-- Opening Marker --

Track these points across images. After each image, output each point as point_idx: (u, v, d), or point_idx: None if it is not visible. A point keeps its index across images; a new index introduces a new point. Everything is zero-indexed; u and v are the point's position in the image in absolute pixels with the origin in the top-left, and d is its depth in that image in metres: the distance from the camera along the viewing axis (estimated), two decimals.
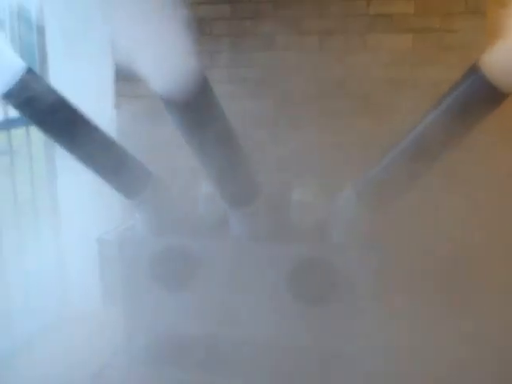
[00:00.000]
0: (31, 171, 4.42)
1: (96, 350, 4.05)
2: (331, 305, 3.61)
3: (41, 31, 4.47)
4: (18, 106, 3.21)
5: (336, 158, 4.00)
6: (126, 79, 4.32)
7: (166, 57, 2.71)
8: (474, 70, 2.82)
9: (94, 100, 4.27)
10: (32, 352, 4.14)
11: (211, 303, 3.80)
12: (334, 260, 3.55)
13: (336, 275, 3.56)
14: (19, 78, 3.05)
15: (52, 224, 4.58)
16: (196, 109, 3.00)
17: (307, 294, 3.66)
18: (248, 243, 3.72)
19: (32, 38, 4.50)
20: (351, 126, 4.04)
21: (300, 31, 4.20)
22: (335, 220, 3.64)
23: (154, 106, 4.15)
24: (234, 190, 3.60)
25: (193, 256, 3.78)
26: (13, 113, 4.02)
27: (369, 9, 4.10)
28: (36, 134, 4.32)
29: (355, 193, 3.48)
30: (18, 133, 4.32)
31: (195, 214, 3.94)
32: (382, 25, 4.08)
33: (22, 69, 3.05)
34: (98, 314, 4.26)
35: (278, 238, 3.73)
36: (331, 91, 4.12)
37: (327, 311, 3.64)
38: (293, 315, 3.70)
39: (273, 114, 4.23)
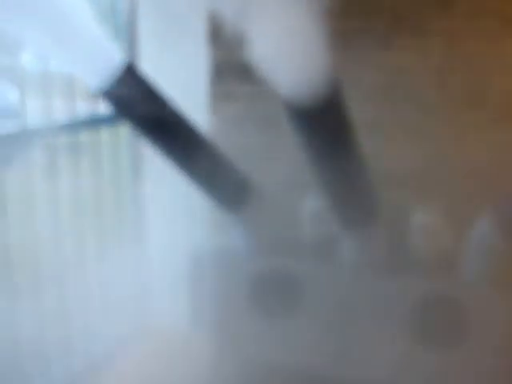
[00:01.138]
0: (117, 174, 4.06)
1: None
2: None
3: (132, 25, 4.13)
4: (116, 104, 2.90)
5: (469, 177, 3.48)
6: (224, 81, 3.92)
7: (298, 51, 2.30)
8: None
9: (187, 103, 3.94)
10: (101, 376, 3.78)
11: (314, 336, 3.38)
12: (464, 302, 3.06)
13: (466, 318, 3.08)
14: (120, 74, 2.74)
15: (136, 236, 4.22)
16: (324, 117, 2.59)
17: (428, 335, 3.19)
18: (358, 272, 3.28)
19: (122, 33, 4.18)
20: (488, 141, 3.52)
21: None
22: (468, 254, 3.15)
23: (255, 111, 3.85)
24: (350, 209, 3.18)
25: (297, 281, 3.36)
26: (100, 110, 3.72)
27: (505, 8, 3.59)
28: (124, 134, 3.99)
29: (496, 222, 2.99)
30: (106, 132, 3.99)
31: (300, 232, 3.51)
32: None
33: (123, 62, 2.73)
34: (185, 338, 3.87)
35: (396, 269, 3.26)
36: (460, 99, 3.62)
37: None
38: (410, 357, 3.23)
39: (390, 122, 3.74)
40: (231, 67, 3.77)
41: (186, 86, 4.03)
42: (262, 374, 3.52)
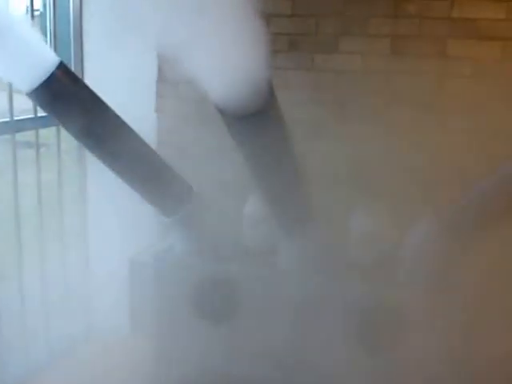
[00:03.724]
0: (59, 176, 3.96)
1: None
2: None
3: (77, 25, 4.04)
4: (47, 103, 2.80)
5: (407, 178, 3.44)
6: (169, 80, 3.85)
7: (230, 59, 2.23)
8: None
9: (134, 102, 3.86)
10: (48, 380, 3.70)
11: (252, 341, 3.33)
12: (400, 307, 3.03)
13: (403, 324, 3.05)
14: (50, 73, 2.63)
15: (79, 238, 4.14)
16: (260, 123, 2.52)
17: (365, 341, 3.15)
18: (297, 277, 3.23)
19: (67, 32, 4.09)
20: (424, 142, 3.48)
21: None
22: (408, 258, 3.12)
23: (200, 111, 3.78)
24: (287, 213, 3.13)
25: (237, 284, 3.31)
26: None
27: (452, 11, 3.56)
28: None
29: (438, 223, 2.95)
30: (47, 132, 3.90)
31: (241, 236, 3.45)
32: (466, 30, 3.54)
33: (54, 63, 2.63)
34: (126, 342, 3.80)
35: (333, 274, 3.22)
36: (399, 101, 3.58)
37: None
38: (344, 361, 3.20)
39: (332, 125, 3.69)
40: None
41: (132, 84, 3.97)
42: (201, 376, 3.47)
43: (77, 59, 4.02)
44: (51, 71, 2.64)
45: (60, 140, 3.88)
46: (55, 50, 3.67)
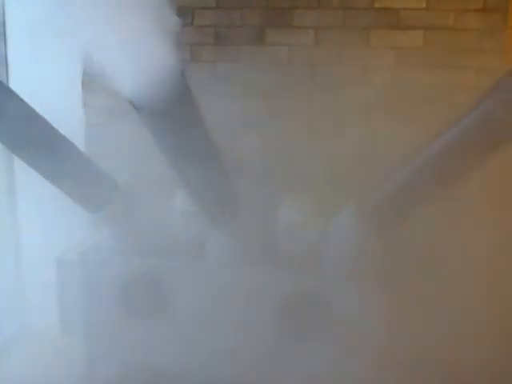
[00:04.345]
0: None
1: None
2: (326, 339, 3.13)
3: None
4: None
5: (332, 169, 3.47)
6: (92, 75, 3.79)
7: (136, 54, 2.21)
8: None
9: (61, 98, 3.80)
10: None
11: (185, 335, 3.31)
12: (325, 295, 3.05)
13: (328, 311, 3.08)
14: None
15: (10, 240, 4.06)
16: (173, 117, 2.51)
17: (293, 330, 3.17)
18: (226, 270, 3.22)
19: None
20: (349, 134, 3.51)
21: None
22: (330, 247, 3.15)
23: (127, 105, 3.73)
24: (213, 207, 3.12)
25: (165, 281, 3.28)
26: None
27: (374, 2, 3.59)
28: None
29: (357, 212, 2.99)
30: None
31: (169, 231, 3.42)
32: (389, 20, 3.57)
33: None
34: (57, 342, 3.75)
35: (261, 265, 3.21)
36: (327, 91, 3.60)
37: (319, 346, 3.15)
38: (275, 351, 3.21)
39: (260, 117, 3.69)
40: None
41: (60, 79, 3.90)
42: (134, 374, 3.44)
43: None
44: None
45: None
46: None
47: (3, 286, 4.00)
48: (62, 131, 2.97)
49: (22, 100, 2.81)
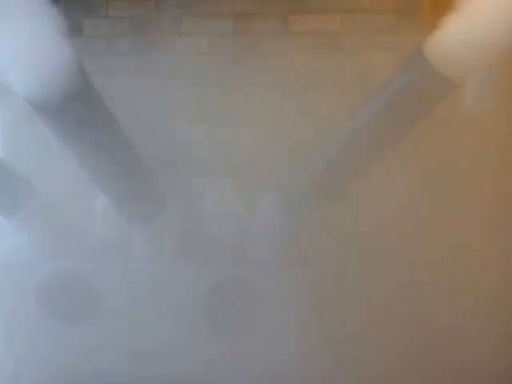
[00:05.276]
0: None
1: None
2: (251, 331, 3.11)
3: None
4: None
5: (254, 156, 3.41)
6: None
7: (27, 51, 2.13)
8: (417, 56, 2.38)
9: None
10: None
11: (111, 337, 3.23)
12: (253, 284, 3.02)
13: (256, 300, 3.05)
14: None
15: None
16: (71, 114, 2.41)
17: (223, 320, 3.13)
18: (152, 266, 3.15)
19: None
20: (273, 122, 3.46)
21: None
22: (256, 234, 3.11)
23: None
24: (132, 203, 3.03)
25: (89, 282, 3.19)
26: None
27: None
28: None
29: (280, 198, 2.96)
30: None
31: (90, 232, 3.32)
32: (306, 4, 3.54)
33: None
34: None
35: (188, 257, 3.16)
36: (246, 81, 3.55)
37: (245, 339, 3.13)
38: (207, 346, 3.17)
39: (182, 108, 3.60)
40: None
41: None
42: (55, 376, 3.33)
43: None
44: None
45: None
46: None
47: None
48: None
49: None
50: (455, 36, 2.16)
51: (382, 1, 3.45)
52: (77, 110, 2.39)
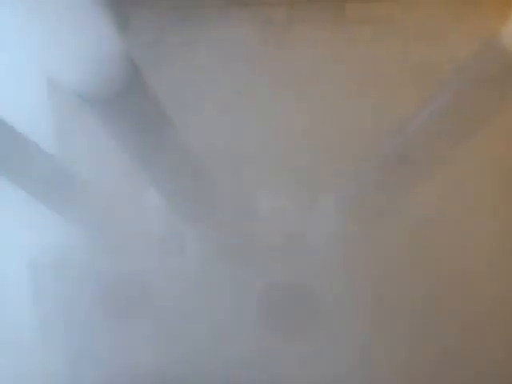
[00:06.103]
0: None
1: None
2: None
3: None
4: None
5: (312, 154, 3.28)
6: None
7: (78, 46, 2.07)
8: (493, 44, 2.25)
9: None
10: None
11: (165, 335, 3.19)
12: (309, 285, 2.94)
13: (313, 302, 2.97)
14: None
15: None
16: (123, 108, 2.35)
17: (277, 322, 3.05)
18: (207, 265, 3.08)
19: None
20: (334, 117, 3.31)
21: None
22: (311, 236, 3.01)
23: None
24: (186, 202, 2.96)
25: (144, 280, 3.14)
26: None
27: None
28: None
29: (336, 202, 2.86)
30: None
31: (144, 230, 3.25)
32: None
33: None
34: (35, 348, 3.56)
35: (242, 258, 3.08)
36: None
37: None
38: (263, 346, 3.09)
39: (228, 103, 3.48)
40: None
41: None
42: (113, 374, 3.30)
43: None
44: None
45: None
46: None
47: None
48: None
49: None
50: None
51: None
52: (128, 104, 2.33)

-- Closing Marker --

» WHAT THIS TASK INVOLVES
Please give an exact copy of the lines above, beginning with the line containing "18: (248, 243, 3.72)" and running through the line containing "37: (327, 311, 3.64)", and of no other lines.

» RESULT
18: (248, 243, 3.72)
19: (32, 38, 4.50)
20: (351, 126, 4.04)
21: (300, 31, 4.20)
22: (335, 220, 3.64)
23: (154, 106, 4.15)
24: (234, 190, 3.60)
25: (193, 256, 3.78)
26: (13, 113, 4.02)
27: (369, 9, 4.10)
28: (36, 134, 4.32)
29: (355, 193, 3.48)
30: (18, 133, 4.32)
31: (195, 214, 3.94)
32: (382, 25, 4.08)
33: (22, 69, 3.05)
34: (98, 314, 4.26)
35: (278, 238, 3.73)
36: (331, 91, 4.12)
37: (327, 311, 3.64)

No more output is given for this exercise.